Come ogni anno, vedremo in diretta tv le immagini gloriose della parata militare a Mosca. Che significato rivestono quest’anno per Putin? Come le utilizzerà?
E’ normale. Putin utilizza e cavalca il patriottismo russo ma non dimentichiamo che il patriottismo russo è stato nostro alleato durante la Seconda guerra mondiale. Noi italiani eravamo dalla parte sbagliata. Oggi nessuno mette in discussione la sofferenza dei russi durante la Seconda guerra mondiale e quanto hanno sofferto per respingere il nazifascismo. Questo patriottismo però può essere usato anche per coprire una guerra di aggressione, com’è la guerra contro l’Ucraina. Putin e la dirigenza sono stati molto abili nel trasformare una narrazione di aggressione in una narrazione della guerra come difesa. Dicono che si stanno difendendo dall’Occidente e utilizzano il patriottismo per convincere che è così.
Le minacce del presidente Putin all’Occidente sull’uso del nucleare e le esercitazioni che si sono viste in Bielorussia, sono reali o sono una propaganda?

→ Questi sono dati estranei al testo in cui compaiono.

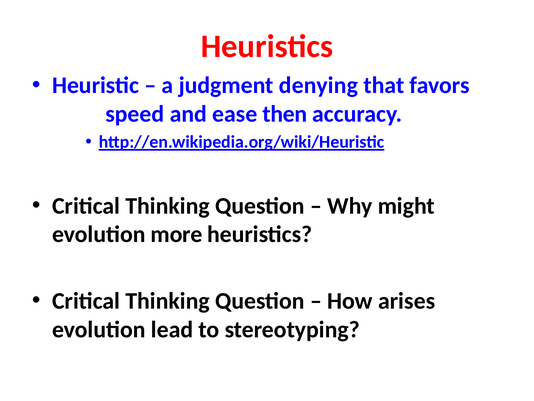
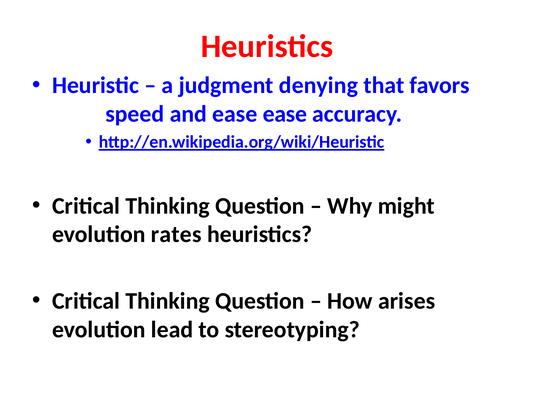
ease then: then -> ease
more: more -> rates
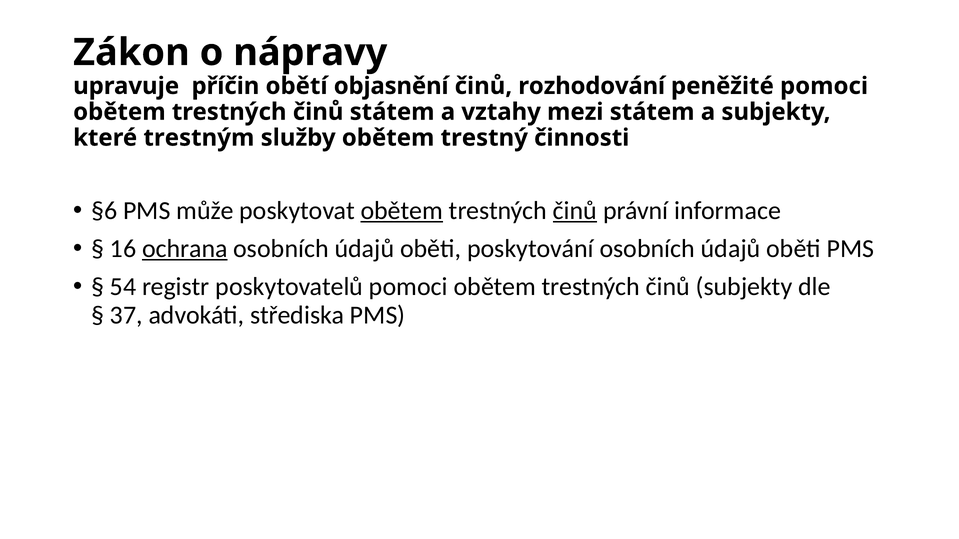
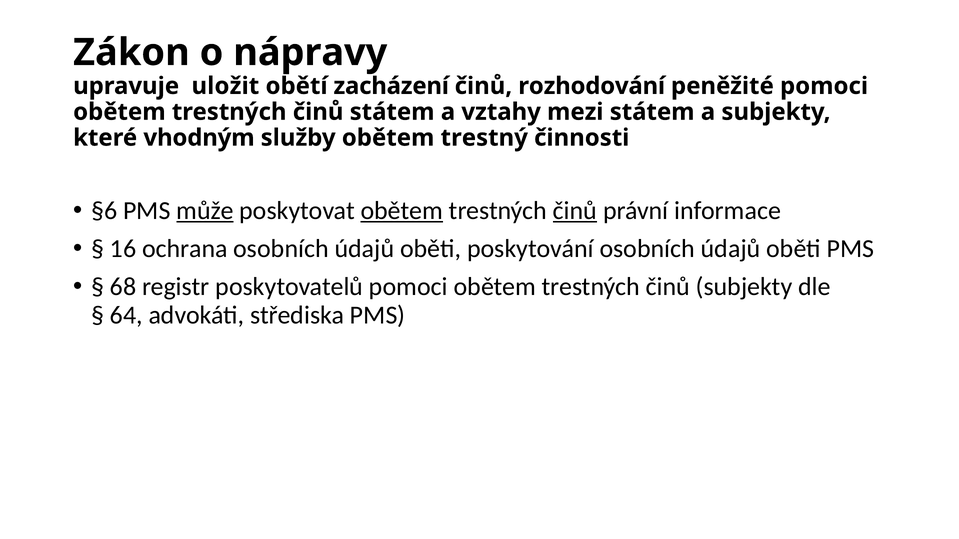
příčin: příčin -> uložit
objasnění: objasnění -> zacházení
trestným: trestným -> vhodným
může underline: none -> present
ochrana underline: present -> none
54: 54 -> 68
37: 37 -> 64
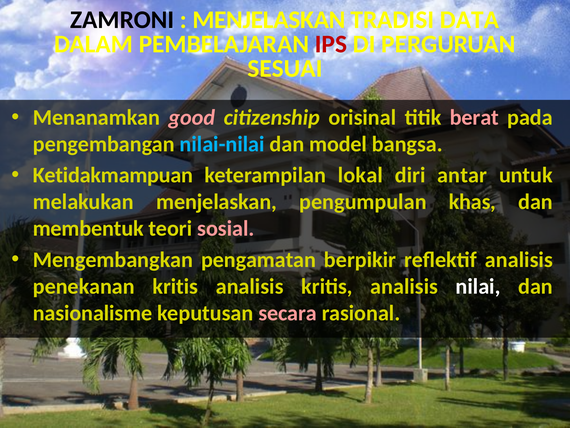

Non lo sappiamo. Nessuno può dire che cosa sono. Nessuno è nella testa di Putin. L’unica cosa che si può dire è che creano una pericolosa escalation. Ci stiamo minacciando a vicenda da due anni. Questo è un ingranaggio infernale. Come dice il Papa, la guerra è sempre una sconfitta e dalla guerra ne usciremmo tutti sconfitti.
La comunità internazionale cosa sta facendo, in particolare sul fronte russo ucraino?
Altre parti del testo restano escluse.